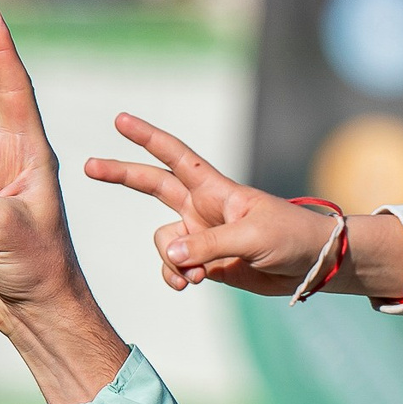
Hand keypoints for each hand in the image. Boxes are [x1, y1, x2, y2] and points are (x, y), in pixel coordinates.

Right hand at [83, 118, 402, 298]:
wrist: (314, 266)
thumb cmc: (292, 238)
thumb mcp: (252, 239)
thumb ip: (207, 246)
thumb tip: (169, 258)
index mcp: (215, 190)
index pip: (176, 156)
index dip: (148, 138)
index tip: (120, 119)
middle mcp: (203, 209)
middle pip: (152, 186)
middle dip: (122, 176)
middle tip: (88, 166)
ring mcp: (203, 236)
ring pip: (165, 243)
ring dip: (170, 260)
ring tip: (190, 277)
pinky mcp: (209, 263)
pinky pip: (178, 268)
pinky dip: (176, 277)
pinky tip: (187, 284)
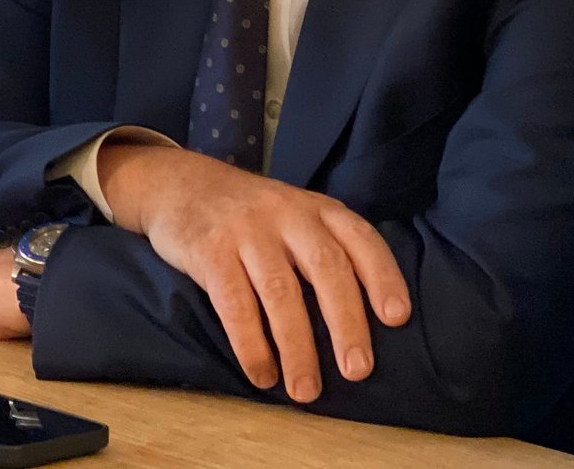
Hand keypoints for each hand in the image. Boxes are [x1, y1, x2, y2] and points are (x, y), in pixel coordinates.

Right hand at [98, 142, 410, 403]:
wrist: (176, 184)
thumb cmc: (248, 215)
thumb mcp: (293, 215)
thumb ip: (324, 250)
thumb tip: (363, 326)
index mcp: (316, 209)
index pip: (360, 239)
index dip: (382, 277)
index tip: (396, 318)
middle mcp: (286, 213)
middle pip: (326, 267)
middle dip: (346, 323)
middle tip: (357, 370)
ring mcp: (246, 230)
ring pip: (281, 291)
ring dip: (297, 347)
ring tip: (306, 390)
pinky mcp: (209, 250)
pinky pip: (234, 303)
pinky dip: (251, 344)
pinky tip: (262, 374)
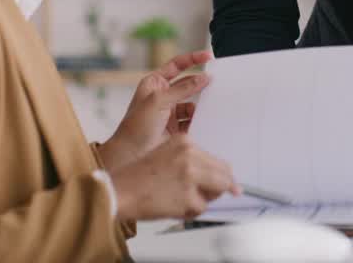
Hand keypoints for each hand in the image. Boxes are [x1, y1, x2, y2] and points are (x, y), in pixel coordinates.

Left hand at [99, 50, 212, 169]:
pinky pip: (192, 120)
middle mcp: (162, 96)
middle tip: (215, 83)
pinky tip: (202, 122)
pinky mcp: (176, 129)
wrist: (130, 155)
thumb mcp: (159, 101)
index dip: (192, 59)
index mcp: (154, 83)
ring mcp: (169, 113)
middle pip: (187, 84)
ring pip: (192, 104)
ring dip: (199, 106)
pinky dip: (198, 120)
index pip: (176, 65)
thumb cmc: (136, 126)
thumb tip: (203, 78)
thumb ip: (183, 88)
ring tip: (208, 108)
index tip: (208, 57)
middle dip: (199, 84)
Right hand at [110, 134, 239, 220]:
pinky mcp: (189, 196)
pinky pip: (201, 207)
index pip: (216, 158)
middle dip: (226, 186)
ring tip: (185, 199)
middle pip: (224, 173)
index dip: (222, 173)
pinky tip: (175, 206)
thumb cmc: (137, 177)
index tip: (230, 180)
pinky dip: (192, 210)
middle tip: (232, 192)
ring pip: (218, 190)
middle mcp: (190, 155)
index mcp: (184, 141)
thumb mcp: (165, 154)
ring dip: (206, 198)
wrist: (119, 191)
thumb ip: (189, 161)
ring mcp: (191, 176)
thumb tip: (215, 176)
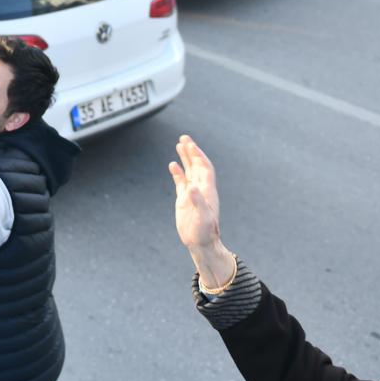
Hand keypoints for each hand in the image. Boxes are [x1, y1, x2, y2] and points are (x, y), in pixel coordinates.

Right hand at [169, 135, 235, 290]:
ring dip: (185, 158)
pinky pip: (181, 181)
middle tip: (184, 137)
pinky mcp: (184, 200)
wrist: (201, 243)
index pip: (204, 167)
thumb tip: (191, 187)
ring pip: (189, 171)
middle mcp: (201, 189)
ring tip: (179, 144)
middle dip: (192, 151)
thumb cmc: (204, 232)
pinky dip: (177, 172)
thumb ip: (198, 202)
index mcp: (207, 190)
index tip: (190, 144)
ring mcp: (192, 193)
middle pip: (197, 165)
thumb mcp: (203, 218)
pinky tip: (172, 164)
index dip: (198, 155)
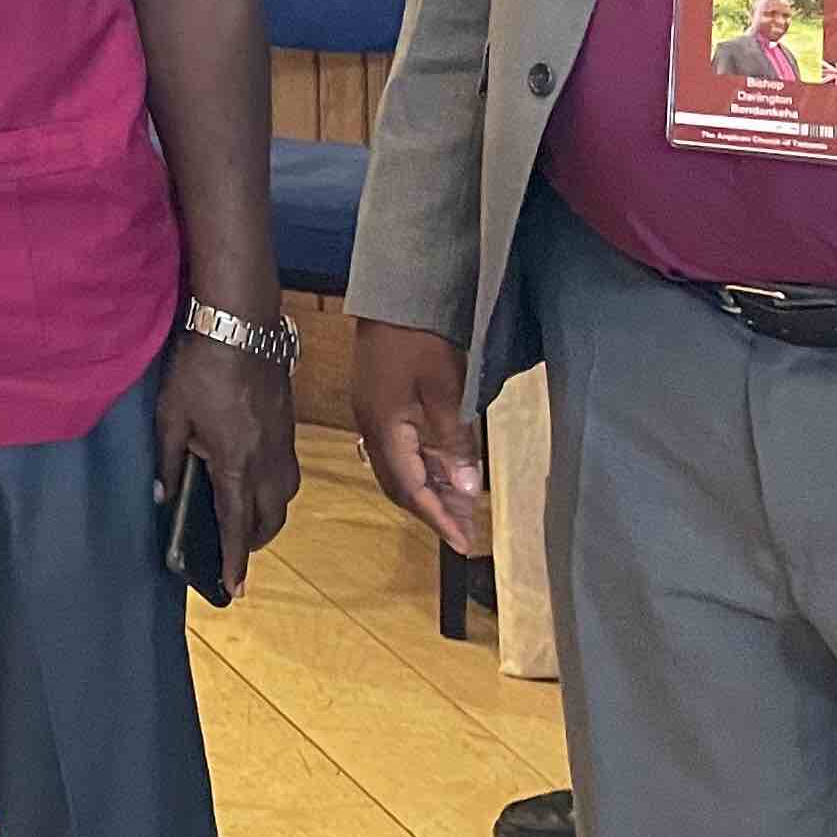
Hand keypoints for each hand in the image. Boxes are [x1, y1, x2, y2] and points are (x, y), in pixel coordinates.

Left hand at [154, 330, 299, 599]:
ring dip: (267, 515)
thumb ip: (167, 459)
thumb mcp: (171, 415)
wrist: (241, 324)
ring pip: (283, 498)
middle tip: (234, 551)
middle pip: (269, 519)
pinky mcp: (288, 426)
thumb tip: (162, 496)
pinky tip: (253, 478)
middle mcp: (267, 461)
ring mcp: (282, 444)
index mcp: (236, 463)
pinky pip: (286, 473)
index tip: (235, 590)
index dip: (236, 560)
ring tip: (244, 518)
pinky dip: (273, 488)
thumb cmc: (200, 368)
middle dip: (253, 542)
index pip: (238, 525)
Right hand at [350, 321, 486, 553]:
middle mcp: (370, 426)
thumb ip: (454, 441)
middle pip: (398, 483)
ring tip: (461, 503)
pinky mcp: (376, 400)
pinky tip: (443, 466)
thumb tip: (466, 489)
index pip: (410, 488)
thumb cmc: (422, 339)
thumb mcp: (445, 390)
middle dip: (432, 508)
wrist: (395, 294)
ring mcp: (370, 412)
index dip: (437, 517)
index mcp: (383, 427)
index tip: (463, 542)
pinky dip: (422, 464)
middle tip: (467, 528)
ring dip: (428, 487)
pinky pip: (397, 447)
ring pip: (397, 466)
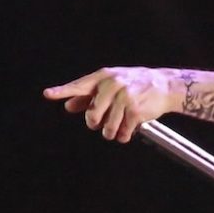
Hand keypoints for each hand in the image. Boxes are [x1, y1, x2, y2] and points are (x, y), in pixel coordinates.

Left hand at [43, 67, 178, 141]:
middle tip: (102, 123)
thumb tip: (69, 106)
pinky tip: (129, 130)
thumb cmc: (136, 85)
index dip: (63, 91)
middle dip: (95, 124)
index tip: (48, 94)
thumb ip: (90, 96)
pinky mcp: (135, 110)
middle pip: (92, 115)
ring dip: (111, 133)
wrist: (165, 85)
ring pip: (107, 127)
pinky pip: (122, 132)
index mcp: (104, 77)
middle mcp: (112, 85)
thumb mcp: (112, 84)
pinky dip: (124, 135)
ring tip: (117, 129)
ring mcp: (124, 97)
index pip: (80, 86)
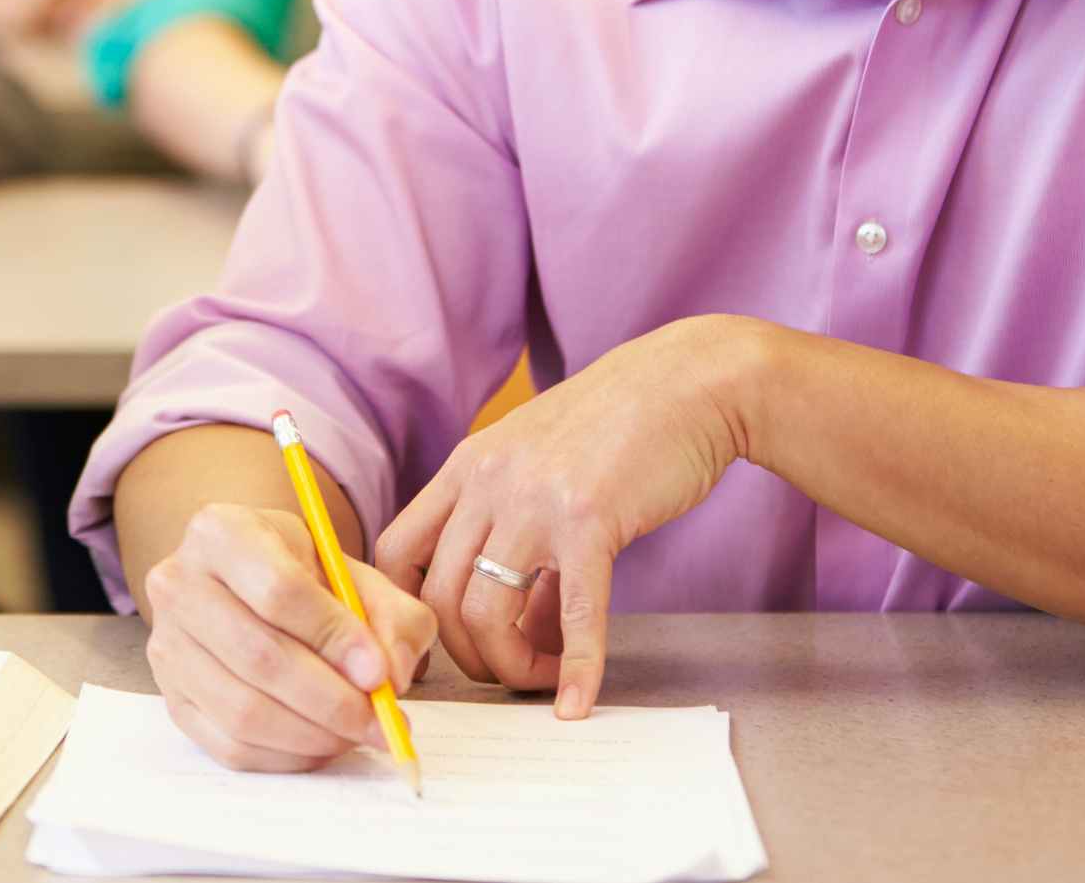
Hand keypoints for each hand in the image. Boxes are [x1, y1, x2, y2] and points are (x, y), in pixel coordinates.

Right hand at [142, 503, 438, 773]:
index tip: (378, 671)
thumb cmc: (305, 578)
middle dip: (331, 699)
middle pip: (259, 657)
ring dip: (314, 734)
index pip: (278, 591)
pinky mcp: (171, 699)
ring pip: (244, 710)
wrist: (247, 587)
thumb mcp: (355, 573)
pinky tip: (322, 742)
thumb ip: (390, 616)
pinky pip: (230, 746)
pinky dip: (287, 756)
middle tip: (379, 720)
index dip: (334, 637)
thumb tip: (390, 676)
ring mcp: (166, 645)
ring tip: (356, 730)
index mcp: (222, 532)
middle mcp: (178, 584)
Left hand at [375, 316, 764, 717]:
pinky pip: (574, 614)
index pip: (396, 550)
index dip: (406, 610)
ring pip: (485, 613)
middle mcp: (486, 480)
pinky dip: (576, 668)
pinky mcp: (590, 521)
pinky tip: (580, 702)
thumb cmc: (618, 429)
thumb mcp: (540, 468)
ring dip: (511, 666)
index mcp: (466, 464)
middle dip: (465, 655)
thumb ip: (518, 541)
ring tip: (544, 680)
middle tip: (506, 673)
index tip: (435, 648)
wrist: (688, 382)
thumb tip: (520, 633)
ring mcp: (533, 500)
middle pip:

## WHAT YOU HAVE TO DO
Once the pictures are removed, set down what remains of the entries above exactly.

## SOLVED EXERCISE
Hand keypoints for each hand in the image. Boxes are [x1, y1, x2, y2] and points are (x, y), in pixel coordinates.

Right hand at [83, 118, 402, 298]:
wrist: (314, 266)
thumb cmc: (292, 238)
thumb mcp: (252, 239)
thumb ip: (207, 246)
thumb tip: (169, 258)
index mcp: (215, 190)
index pip: (176, 156)
index dip: (148, 138)
index tip: (120, 119)
middle mcp: (203, 209)
middle pip: (152, 186)
middle dip: (122, 176)
middle tip: (88, 166)
ring mcp: (203, 236)
ring pip: (165, 243)
ring dip: (170, 260)
ring tip: (190, 277)
pinky mcp: (209, 263)
pinky pip: (178, 268)
pinky dip: (176, 277)
pinky tip: (187, 284)
Hand keypoints for each hand in the image. Boxes are [x1, y1, x2, y2] and points are (x, y), in pixel coordinates.

Right hand at [98, 142, 410, 403]:
wrist: (176, 184)
thumb cmc: (248, 215)
thumb mcp: (293, 215)
thumb ip: (324, 250)
thumb tip: (363, 326)
index mcp: (316, 209)
index pip: (360, 239)
index dip: (382, 277)
index tip: (396, 318)
middle mcp: (286, 213)
middle pip: (326, 267)
middle dip: (346, 323)
middle tip: (357, 370)
ring mcp: (246, 230)
ring pip: (281, 291)
ring dip: (297, 347)
ring tip: (306, 390)
pinky mcp: (209, 250)
pinky pip: (234, 303)
pinky dip: (251, 344)
pinky tip: (262, 374)
Hand keypoints for each hand in the image. Boxes are [x1, y1, x2, y2] and points are (x, y), in pixel coordinates.

Left hand at [99, 50, 212, 169]:
pinky pip: (192, 120)
middle mcp: (162, 96)
middle tip: (215, 83)
pinky tip: (202, 122)
pinky mcp: (176, 129)
wrist: (130, 155)
thumb mcp: (159, 101)
index dip: (192, 59)
index mcp: (154, 83)
ring mcp: (169, 113)
middle pip: (187, 84)
ring pip: (192, 104)
ring dip: (199, 106)
pinky dip: (198, 120)
index pip: (176, 65)
thumb cmc: (136, 126)
thumb tip: (203, 78)
thumb ip: (183, 88)
ring tip: (208, 108)
index tip: (208, 57)
middle dip: (199, 84)
Right hand at [110, 134, 239, 220]:
pinky mcp: (189, 196)
pinky pip: (201, 207)
index pip: (216, 158)
middle dip: (226, 186)
ring tip: (185, 199)
middle pip: (224, 173)
index dip: (222, 173)
pinky tip: (175, 206)
thumb cmc: (137, 177)
index tip: (230, 180)
pinky dip: (192, 210)
middle tip: (232, 192)
ring pip: (218, 190)
middle mcp: (190, 155)
index mcp: (184, 141)
thumb mcp: (165, 154)
ring dip: (206, 198)
wrist: (119, 191)
thumb ip: (189, 161)
ring mcp: (191, 176)
thumb tip: (215, 176)
Hand keypoints for each hand in the image. Boxes are [x1, y1, x2, y2] and points are (x, y), in pixel coordinates.

Right hand at [169, 135, 235, 290]:
ring dip: (185, 158)
pinky pip: (181, 181)
middle tip: (184, 137)
pinky mcp: (184, 200)
wrist: (201, 243)
index pip: (204, 167)
thumb tip: (191, 187)
ring pip: (189, 171)
middle mcp: (201, 189)
ring tip: (179, 144)
middle dip: (192, 151)
thumb cmc: (204, 232)
pinky dip: (177, 172)
thumb ip: (198, 202)
index mcp: (207, 190)
index tip: (190, 144)
ring mcp: (192, 193)
middle pip: (197, 165)
thumb mcp: (203, 218)
pinky tip: (172, 164)
index dip: (198, 155)
Hand keypoints for each hand in the image. Boxes are [x1, y1, x2, y2] and points are (x, y), in pixel coordinates.

Left hand at [154, 330, 299, 599]:
ring dip: (267, 515)
thumb ip: (167, 459)
thumb mcp: (171, 415)
wrist: (241, 324)
ring pip: (283, 498)
middle tip: (234, 551)
middle pip: (269, 519)
pinky mcp: (288, 426)
thumb tip: (162, 496)
pinky tip: (253, 478)
middle mcp: (267, 461)
ring mcp: (282, 444)
index mcp: (236, 463)
pinky pip: (286, 473)
index tip: (235, 590)
index dip: (236, 560)
ring tip: (244, 518)
pinky dip: (273, 488)
thumb cmc: (200, 368)
middle dip: (253, 542)
index pip: (238, 525)
Right hand at [350, 321, 486, 553]:
middle mcp: (370, 426)
thumb ip: (454, 441)
middle pip: (398, 483)
ring tip: (461, 503)
pinky mcp: (376, 400)
pinky tip: (443, 466)
thumb tip: (466, 489)
index pip: (410, 488)
thumb cmc: (422, 339)
thumb mcp: (445, 390)
middle dip: (432, 508)
wrist: (395, 294)
ring mcp: (370, 412)
index dip: (437, 517)
index mcp: (383, 427)
index tip: (463, 542)
pinky dip: (422, 464)
middle tip: (467, 528)
ring dip: (428, 487)
pinky pip: (397, 447)
ring pip: (397, 466)
Hand keypoints for each hand in the image. Boxes are [x1, y1, x2, y2] and points are (x, y), in pixel coordinates.

Left hand at [43, 67, 178, 141]:
middle tip: (102, 123)
thumb tip: (69, 106)
pinky tip: (129, 130)
thumb cmc: (136, 85)
index dip: (63, 91)
middle dip: (95, 124)
index tip: (48, 94)
thumb ip: (90, 96)
pinky mcp: (135, 110)
middle pip: (92, 115)
ring dip: (111, 133)
wrist: (165, 85)
ring pip: (107, 127)
pinky pip: (122, 132)
index mcp: (104, 77)
middle mcp: (112, 85)
thumb mcp: (112, 84)
pinky dip: (124, 135)
ring tip: (117, 129)
ring mcp: (124, 97)
index pip: (80, 86)
Hand keypoints for each hand in the image. Boxes are [x1, y1, x2, y2] and points are (x, y), in pixel coordinates.

Right hand at [142, 503, 438, 773]:
index tip: (378, 671)
thumb cmc: (305, 578)
middle dip: (331, 699)
middle pip: (259, 657)
ring dip: (314, 734)
index pip: (278, 591)
pinky mcp: (171, 699)
ring pip: (244, 710)
wrist: (247, 587)
thumb mcp: (355, 573)
pinky tip: (322, 742)
thumb ip: (390, 616)
pinky pip: (230, 746)
pinky dip: (287, 756)
middle tip: (379, 720)
index dip: (334, 637)
thumb tip: (390, 676)
ring mcp: (166, 645)
ring tip: (356, 730)
index mcp: (222, 532)
middle mcp: (178, 584)
Left hand at [375, 316, 764, 717]:
pinky pip: (574, 614)
index pip: (396, 550)
index dip: (406, 610)
ring pip: (485, 613)
middle mcp: (486, 480)
pinky dip: (576, 668)
pinky mcp: (590, 521)
pinky tip: (580, 702)
thumb cmc: (618, 429)
thumb mcp: (540, 468)
ring dip: (511, 666)
index mcp: (466, 464)
middle dip: (465, 655)
thumb ip: (518, 541)
ring tip: (544, 680)
middle tip: (506, 673)
index tip: (435, 648)
wrist: (688, 382)
thumb tip: (520, 633)
ring mcp: (533, 500)
middle pip:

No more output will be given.